Esse papo nos inclina a querer saber quem era o responsável pelos memoráveis discursos da ex-presidente Dilma. Sabe-se que há uma equipe de discursos no Planalto. Ocorre que dona Dilma queria seguir os passos de seu criador no que se refere a discursos: o improviso. Mas a coitada não tinha o carisma, a naturalidade e, ao que parece, nem a inteligência emocional de Lula, e se enrolava toda. Com o impeachment, nos privamos daqueles momentos hilários, de saudação à mandioca, de dobrar a meta não estabelecida, entre outros. De qualquer forma, dizem por aí que João Santana escreveu vários discursos para a ex-presidenta e também os de Lula, que quase nunca seguia o script. Já o discurso de “despedida” de Dilma parece ter sido escrito a quatro mãos: por ela e pelo seu advogado-geral-da-união-particular, José Eduardo Cardozo.

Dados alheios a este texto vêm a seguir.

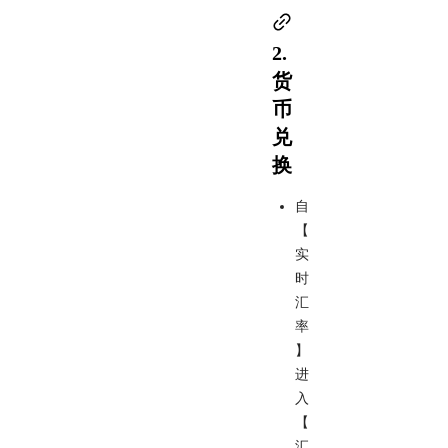
2.
货
币
兑
换
自
【
实
时
汇
率
】
进
入
【
汇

Nossa cultura não permite admitir que outro escreveu qualquer coisa em seu lugar e que você apenas leu. É considerando vergonhoso. E, de certa forma, é uma vergonha alguém levar a fama pela arte que outro criou. Contudo, é diferente para discursos políticos, já que os mandachuvas se cercam de assessores por todos os lados e é natural que alguns cuidem dos discursos, enquanto o bambambã cumpre a agenda. No entanto, uma análise mais fria nos leva a inferir que, no caso dos políticos, trata-se de um comportamento mesquinho, pois pelo pouco que sei deste mundo, sempre está rondando um certo receio de que outro se destaque e tome o lugar do figurão. Muitos políticos não se garantem, e fazem de tudo para que ninguém próximo a eles se destaque. Principalmente se este próximo for um subalterno.

Ainda que a Bruna Surfistinha tenha admitido abertamente que contratara o escritor Jorge Tarquini para materializar sua “autobiografia”, a maioria dos ghostwriters permanece invisível. Isso talvez explique o súbito talento literário da cantora Cláudia Leitte, por exemplo, ao ganhar uma soma vultosa da Lei Rouanet para escrever sua notável biografia. Podemos, tranquilamente, desconfiar dos livros “escritos” por “celebridades”, e apostar que foram escritos por outras mãos.

Já no caso dos discursos de políticos, é sempre outra pessoa que os escreve. E então fica mais fácil entender por que os políticos nunca fazem o que prometem: aquelas palavras não são deles; falta-lhes convicção.

Bom fim de semana procês!

Nota da editora: Na foto, Jorge Tarquini, o “Raquel Pacheco”, mais conhecido como “Bruna Surfistinha”.